John Thistleton July 27, 2012
Proponents of a $400 million, 68-turbine wind farm at Collector say most of the village residents support the project, which has moved a step closer to approval.
RATCH-Australia is expected to take two years building the region's latest wind farm near the Federal Highway at Collector. It will generate up to 228 megawatts of electricity, or enough energy to power around 80,000 homes annually.
Chief executive Steve Loxton said the 60-day public exhibition period represented the culmination of years of research.
''Our surveys of local Collector residents confirm that there is strong support for renewable energy and we look forward to, indeed encourage, the participation of the community and other stakeholders during the public exhibition period,'' he said.
''We believe our proposal has significant merit, not only through its contribution towards helping meet Australia's renewable energy target, but also through it contribution to the local community and economy through investment, employment and a $200,000 per annum community benefit fund for Collector, which will be established once the wind turbines are operational.''
Friends of Collector, a group of landholders who oppose the project believe wind farm developments are surrounded in secrecy.
But Collector farmer and Pumpkin Festival president Gary Poile said he was all for the project, because the proponents supported the community. ''There's probably some against it. There's a group saying they're friends of Collector, they're not very friendly and most don't live here. There's probably a whole lot of people sitting on the fence on the issue.''
In a statement the NSW Department of Planning and Infrastructure said RATCH-Australia was required to take account of the draft guidelines in its environmental assessment, including consulting on aviation safety, bushfire and decommissioning issues. NSW Planning says the proponent sought agreement by letter from residents living within two kilometres of the proposed site.
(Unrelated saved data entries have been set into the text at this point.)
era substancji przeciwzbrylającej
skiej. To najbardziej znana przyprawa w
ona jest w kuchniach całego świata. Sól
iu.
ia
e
Following public exhibition, the department will assess issues raised in submissions.
The environmental assessment report can be inspected at Poidevins Cafe, Collector, Gunning Library, and Upper Lachlan Shire Council offices in Crookwell and Gunning.
The proposal includes access tracks, local road upgrades, electrical connections between the turbines and a new substation, as well as meteorological masts and a maintenance building.
It is considering turbines ranging from two to 3.4 megawatts. Each turbine will have towers with a maximum height of 90 metres and blades up to 60 metres. (Turbines at the nearby Cullerin Range wind farm sit on 80 metres towers and have 45 metre blades).
Up to 100 construction workers will work on the wind farm. Once established and operating, 10 to 15 permanent jobs will be based at Collector.